Iv. test whether Hadoop is installed and configured successfully.

(1) Verify that Hadoop standalone mode installation is complete

Hadoop version
The ability to display the version number of Hadoop indicates that the standalone mode has been configured.
(2) Start HDFS usage as distribution mode.

Formatting Namenode

HDFs Namenode-format
There are "... has been successfully formatted" and so on appear that the format is successful. Note: Each format will generate a namenode corresponding ID, after multiple formatting, if the Datanode corresponding ID number is not changed, run WordCount will fail to upload the file to input.

Start HDFs

start-all.sh


Show process

JPs


Enter http://localhost:50070/in the browser, the following page appears

Enter http://localhost:8088/, the following page appears

Indicates that the pseudo-distribution installation configuration was successful.

Stop HDFs

stop-all.sh

V. Operation of WordCount

(1) Start HDFs.

start-all.sh
(2) View the directory of files contained under HDFs
Hadoop Dfs-ls/
If you run HDFs for the first time, nothing will be displayed.

(3) Create a file directory input in HDFs and upload the/usr/local/hadoop/readme.txt to input.

HDFs dfs-mkdir/input
Hadoop fs-put/usr/local/hadoop/readme.txt/input



(4) Execute the following command to run the WordCount and output the results to outputs.

Hadoop Jar/usr/local/hadoop/share/hadoop/mapreduce/hadoop-mapreduce-examples-2.7.3.jar Wordcount/input/output

A page similar to the above shows that the WordCount ran successfully. Note: Replace the contents of the red wireframe in the diagram with the path information for your Hadoop-mapreduce-examples-2.7.3.jar file.

(5) After successful execution, the output directory will generate two files _success the successful flag, there is no content. One is part-r-00000, see the results of the execution by following the command, as shown below.

Hadoop fs-cat/output/part-r-00000


Attached: HDFs common commands

Hadoop fs-mkdir/tmp/input              new folder on HDFs
hadoop fs-put input1.txt/tmp/input  upload local file input1.txt to HDFs/tmp/ Input directory
Hadoop fs-get  input1.txt/tmp/input/input1.txt  pull HDFs files to local
Hadoop fs-ls/tmp/output                  List A directory for HDFs
Hadoop fs-cat/tmp/ouput/output1.txt  view files on HDFs
Hadoop fs-rmr/home/less/hadoop/tmp/output  Delete the directory on HDFs
hadoop dfsadmin-report View HDFs status, such as which datanode, each datanode situation
Hadoop Dfsadmin-safemode Leave  leave safe mode
Hadoop dfsadmin-safemode enter  Safe mode

Reference blog:

1.http://www.cnblogs.com/tatungzhang/p/5993138.html

2.http://blog.csdn.net/windghoul/article/details/52655032

Contact Us

The content source of this page is from Internet, which doesn't represent Alibaba Cloud's opinion; products and services mentioned on that page don't have any relationship with Alibaba Cloud. If the content of the page makes you feel confusing, please write us an email, we will handle the problem within 5 days after receiving your email.
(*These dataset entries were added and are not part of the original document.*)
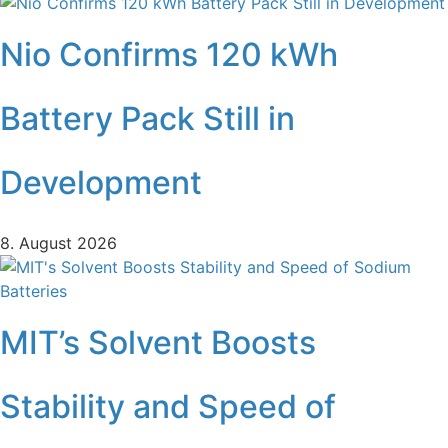
Nio Confirms 120 kWh
Battery Pack Still in
Development
8. August 2026
MIT’s Solvent Boosts
Stability and Speed of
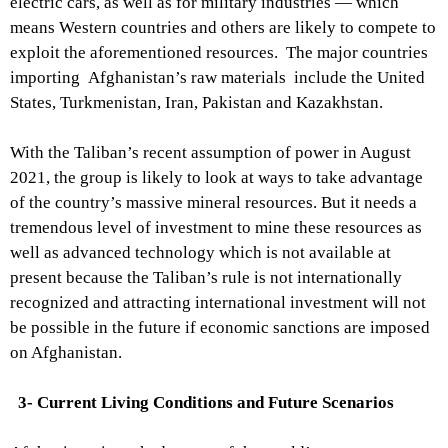
electric cars, as well as for military industries — which
means Western countries and others are likely to compete to
exploit the aforementioned resources. The major countries
importing Afghanistan’s raw materials include the United
States, Turkmenistan, Iran, Pakistan and Kazakhstan.
With the Taliban’s recent assumption of power in August
2021, the group is likely to look at ways to take advantage
of the country’s massive mineral resources. But it needs a
tremendous level of investment to mine these resources as
well as advanced technology which is not available at
present because the Taliban’s rule is not internationally
recognized and attracting international investment will not
be possible in the future if economic sanctions are imposed
on Afghanistan.
3- Current Living Conditions and Future Scenarios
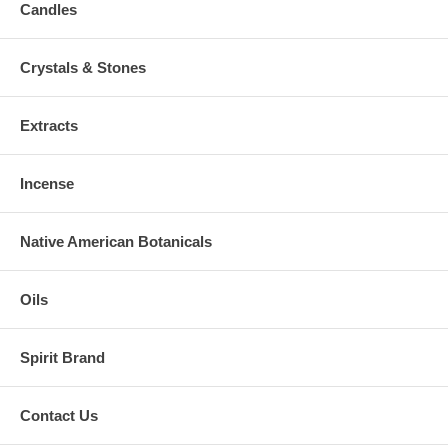
Candles
Crystals & Stones
Extracts
Incense
Native American Botanicals
Oils
Spirit Brand
Contact Us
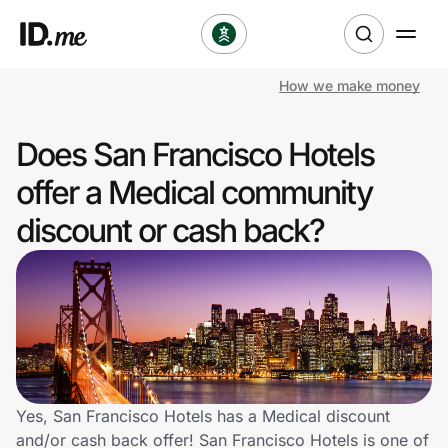
How we make money
Shop
Does San Francisco Hotels
Clothing & Accessories
offer a Medical community
Health & Beauty
discount or cash back?
Sports & Outdoors
Travel & Entertainment
Lifestyle
Technology & Office
Yes, San Francisco Hotels has a Medical discount
and/or cash back offer! San Francisco Hotels is one of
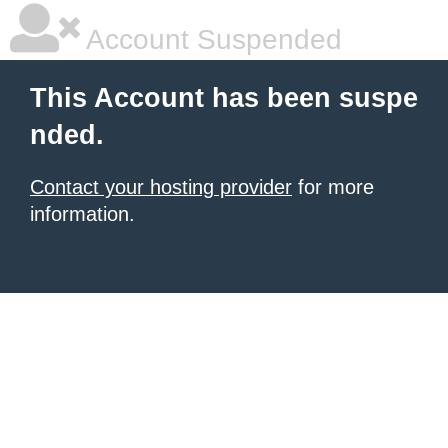
Account Suspended
This Account has been suspe
nded.
Contact your hosting provider
for more
information.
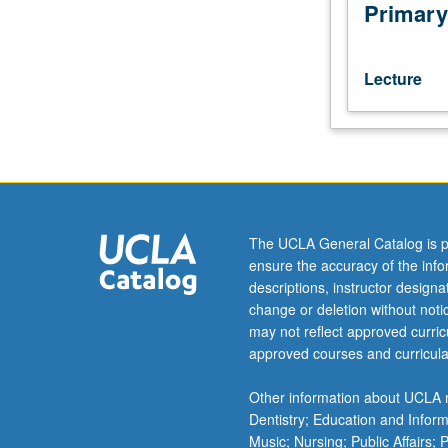
digitized
Primary
and
other
electronic
Lecture
information
resources.
Introductory
theory
and
practice
designing
The UCLA General Catalog is p
and
ensure the accuracy of the inf
applying
descriptions, instructor design
metadata.
change or deletion without not
S/U
may not reflect approved curricu
or
approved courses and curricula
letter
grading.
Other information about UCLA m
Dentistry; Education and Infor
Music; Nursing; Public Affairs;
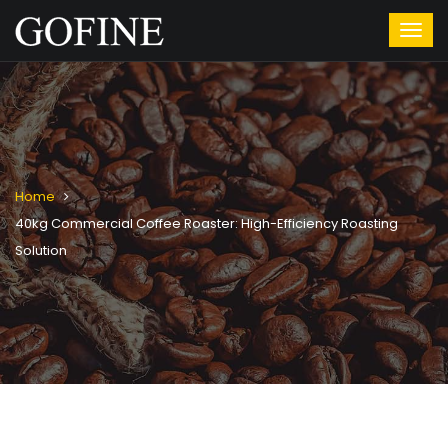
Home
40kg Commercial Coffee Roaster: High-Efficiency Roasting
Solution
If you find any instances of plagiarism from the community, please send an email to: info-contact@alibabacloud.com and provide relevant evidence. A staff member will contact you within 5 working days.
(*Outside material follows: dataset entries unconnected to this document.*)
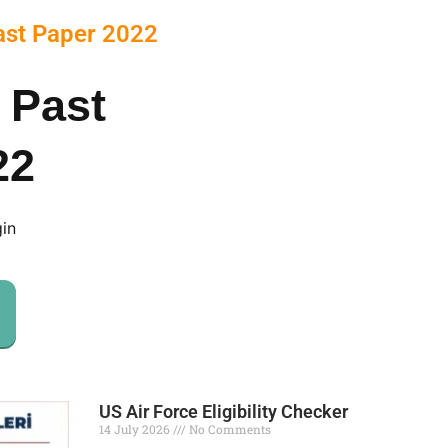
ast Paper 2022
 Past
22
gin
US Air Force Eligibility Checker
14 July 2026
No Comments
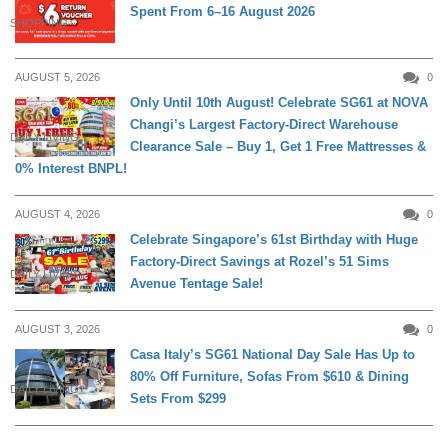
Spent From 6–16 August 2026
SHOPPING
AUGUST 5, 2026
0
Only Until 10th August! Celebrate SG61 at NOVA
Changi’s Largest Factory-Direct Warehouse
DAILY LIVING
Clearance Sale – Buy 1, Get 1 Free Mattresses &
0% Interest BNPL!
AUGUST 4, 2026
0
Celebrate Singapore’s 61st Birthday with Huge
Factory-Direct Savings at Rozel’s 51 Sims
DAILY LIVING
Avenue Tentage Sale!
AUGUST 3, 2026
0
Casa Italy’s SG61 National Day Sale Has Up to
80% Off Furniture, Sofas From $610 & Dining
DAILY LIVING
Sets From $299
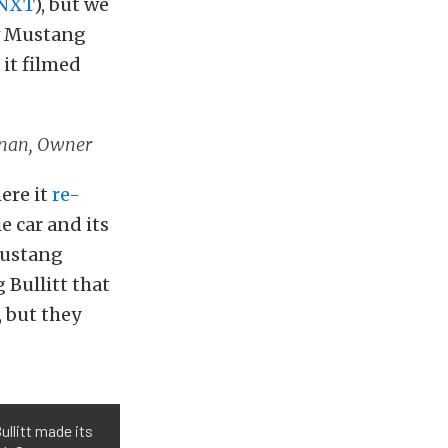
dNXT
), but we
ew Mustang
 it filmed
ernan, Owner
ere it
re-
e car and its
Mustang
 Bullitt that
, but they
llitt made its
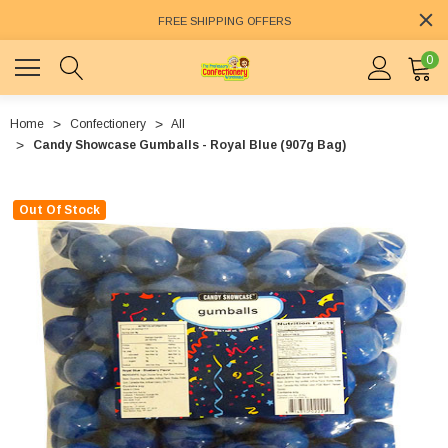
FREE SHIPPING OFFERS
0
Home
Confectionery
All
Candy Showcase Gumballs - Royal Blue (907g Bag)
Out Of Stock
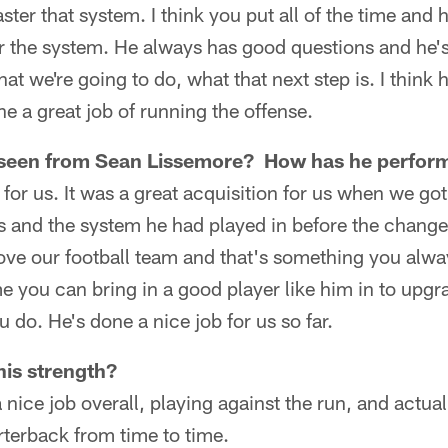
ster that system. I think you put all of the time and
r the system. He always has good questions and he's
at we're going to do, what that next step is. I think 
 a great job of running the offense.
 seen from Sean Lissemore? How has he perfor
b for us. It was a great acquisition for us when we g
s and the system he had played in before the change 
ove our football team and that's something you alwa
e you can bring in a good player like him in to upgr
 do. He's done a nice job for us so far.
is strength?
a nice job overall, playing against the run, and actua
arterback from time to time.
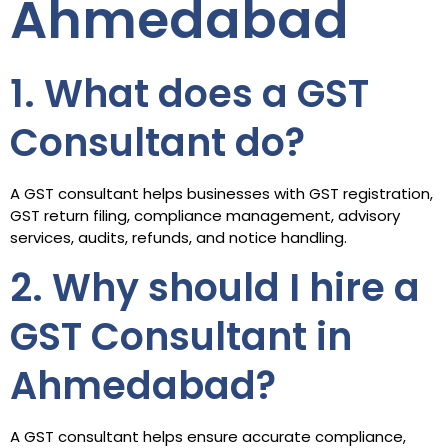
Ahmedabad
1. What does a GST
Consultant do?
A GST consultant helps businesses with GST registration,
GST return filing, compliance management, advisory
services, audits, refunds, and notice handling.
2. Why should I hire a
GST Consultant in
Ahmedabad?
A GST consultant helps ensure accurate compliance,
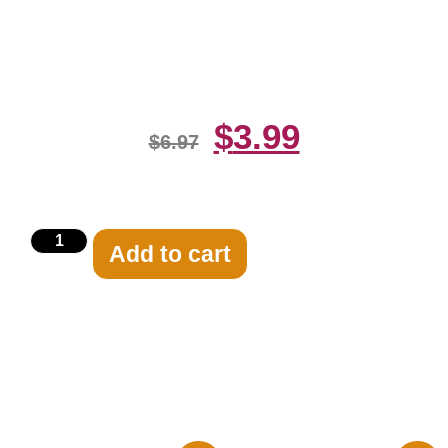
Black And White 8×10 Picture
Celebrity Print
$
3.99
$
6.97
Add to cart
Related products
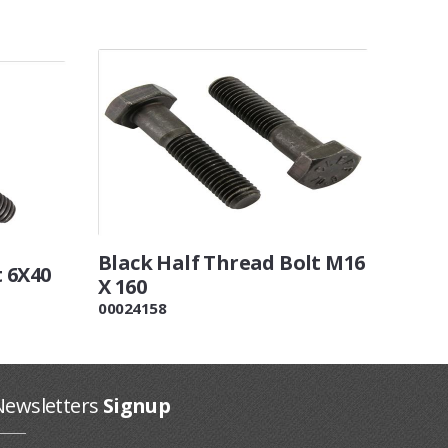
Black Half Thread Bolt M16
t 6X40
X 160
00024158
Newsletters
Signup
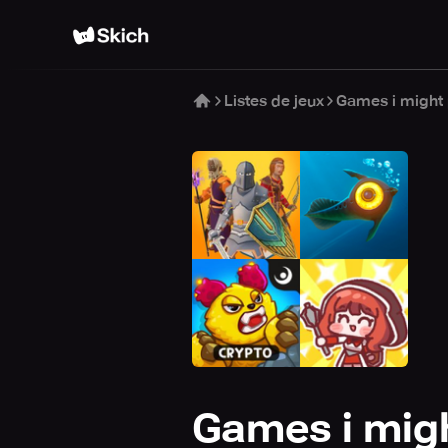
Listes de jeux
Games i might 
Games i migh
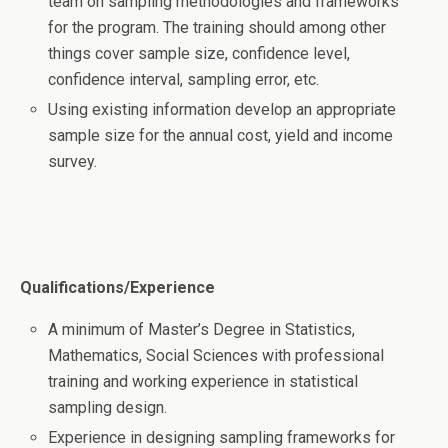
team on sampling methodologies and frameworks
for the program. The training should among other
things cover sample size, confidence level,
confidence interval, sampling error, etc.
Using existing information develop an appropriate
sample size for the annual cost, yield and income
survey.
Qualifications/Experience
A minimum of Master’s Degree in Statistics,
Mathematics, Social Sciences with professional
training and working experience in statistical
sampling design.
Experience in designing sampling frameworks for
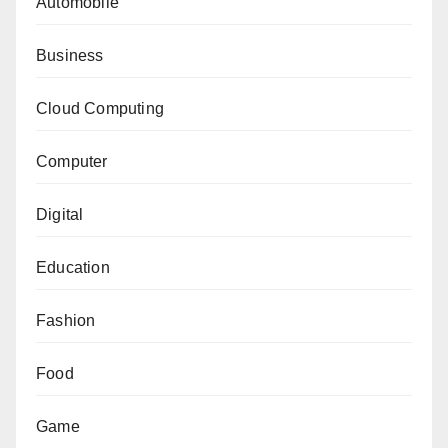
Automobile
Business
Cloud Computing
Computer
Digital
Education
Fashion
Food
Game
A Free Trial That Lets You Build Big!

Start building with 50+ products and up to 12 months usage for Elastic Compute Service

  • Sales Support

    1 on 1 presale consultation

  • After-Sales Support

    24/7 Technical Support 6 Free Tickets per Quarter Faster Response

  • Alibaba Cloud offers highly flexible support services tailored to meet your exact needs.